I had not fully understood previously, but now my heart physically hurt as I realized how very much he had lost due to his injury. For brief seconds his face had been filled with utter joy, and that joy had filled me as well as I beheld even those small traces of his talent. Only because of that joy could I even slightly fathom the depths of despair he experienced each time he remembered his former life.
His friend clapped him on the shoulder. His hand remained there as Claude Baptiste turned to me. “Miss Cross, if you will excuse us now.”
“Of course, I . . . Thank you so much for sharing your plans with me.”
They walked off together, talking and laughing as they had been when Patch and I first found them. They seemed an odd pair of friends, mismatched in age and physical appearance. I supposed their artistic natures provided common ground enough, and I was glad the Frenchman was able to prevent his younger friend from falling hopelessly into melancholy.
It struck me how many calamities this group of artists had endured—Sir Randall's failing career, depression, and subsequent death; the injury that prevented Vasili from ever dancing professionally again; Josephine Marcus's fading voice.
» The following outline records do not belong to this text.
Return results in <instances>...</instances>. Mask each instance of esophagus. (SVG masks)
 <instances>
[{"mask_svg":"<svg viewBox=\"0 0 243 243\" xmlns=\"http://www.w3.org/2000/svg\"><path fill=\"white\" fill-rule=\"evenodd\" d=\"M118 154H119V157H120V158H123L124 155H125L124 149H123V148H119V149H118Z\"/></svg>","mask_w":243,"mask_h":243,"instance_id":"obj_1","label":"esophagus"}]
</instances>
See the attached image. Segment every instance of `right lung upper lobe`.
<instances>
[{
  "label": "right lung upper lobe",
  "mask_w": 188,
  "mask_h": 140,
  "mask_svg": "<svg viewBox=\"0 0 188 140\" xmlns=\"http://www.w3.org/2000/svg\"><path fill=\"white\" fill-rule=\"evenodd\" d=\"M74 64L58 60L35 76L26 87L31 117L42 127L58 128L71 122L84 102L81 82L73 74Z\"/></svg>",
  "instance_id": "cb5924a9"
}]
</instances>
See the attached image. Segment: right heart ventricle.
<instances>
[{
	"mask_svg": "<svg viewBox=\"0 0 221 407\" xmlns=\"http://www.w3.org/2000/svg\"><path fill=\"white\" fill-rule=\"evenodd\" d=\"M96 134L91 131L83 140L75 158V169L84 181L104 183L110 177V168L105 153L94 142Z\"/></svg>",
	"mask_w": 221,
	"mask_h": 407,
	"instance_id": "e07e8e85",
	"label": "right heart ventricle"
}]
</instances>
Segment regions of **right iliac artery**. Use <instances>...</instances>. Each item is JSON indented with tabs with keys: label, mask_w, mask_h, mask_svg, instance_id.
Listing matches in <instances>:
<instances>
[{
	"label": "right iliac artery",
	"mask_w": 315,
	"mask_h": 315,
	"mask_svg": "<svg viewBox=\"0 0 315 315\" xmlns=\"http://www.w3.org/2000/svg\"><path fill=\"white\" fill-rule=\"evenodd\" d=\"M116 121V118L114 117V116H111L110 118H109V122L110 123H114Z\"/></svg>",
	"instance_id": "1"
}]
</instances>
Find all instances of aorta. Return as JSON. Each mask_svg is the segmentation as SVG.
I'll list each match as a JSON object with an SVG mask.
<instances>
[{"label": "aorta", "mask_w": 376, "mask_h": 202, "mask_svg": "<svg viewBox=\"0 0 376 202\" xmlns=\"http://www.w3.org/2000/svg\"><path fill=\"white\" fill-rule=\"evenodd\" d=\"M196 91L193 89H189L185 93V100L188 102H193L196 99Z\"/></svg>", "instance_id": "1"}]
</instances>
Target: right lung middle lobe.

Were there other hidden misfortunes waiting to be discovered?
* * *
That evening before dinner I retired to my room to complete the notes I'd taken during the day. I attempted to describe the impromptu performance by Vasili Pavlenko, with admittedly little true success. I had also spent time with Niccolo Lionetti, who had played his cello for me. He'd explained how he allowed his instrument to guide his playing, rather than merely following the sheet music. I could not say I entirely understood him, but I did conclude that he achieved something extraordinary.
A knock at my door stilled my thoughts and my pencil. “Come in.”
My mother poked her head into the room. “Are you terribly busy?”
Part of me wished to tell her yes, I was. Why did this reluctance to speak privately with either of my parents continue to linger? I'd more than come to terms with the old bitterness once directed at Mrs. Wharton, so why my hesitation with Mother and Father? What was I truly avoiding?
“No,” I said, “not terribly.” I smiled and gestured for her to come in. When she sat on the edge of my bed, I pivoted on my chair before the dressing table, which I'd been using as a desk. A heavy silence fell between us, as obvious as it was awkward. Mother stared down at her hands, resting in her lap.
“You're angry with us,” she said at length. I winced, not having expected such directness.
“Shouldn't I be? Father committed fraud in Paris—”
“It was only meant to be a prank. We never intended for it to become so out of hand.”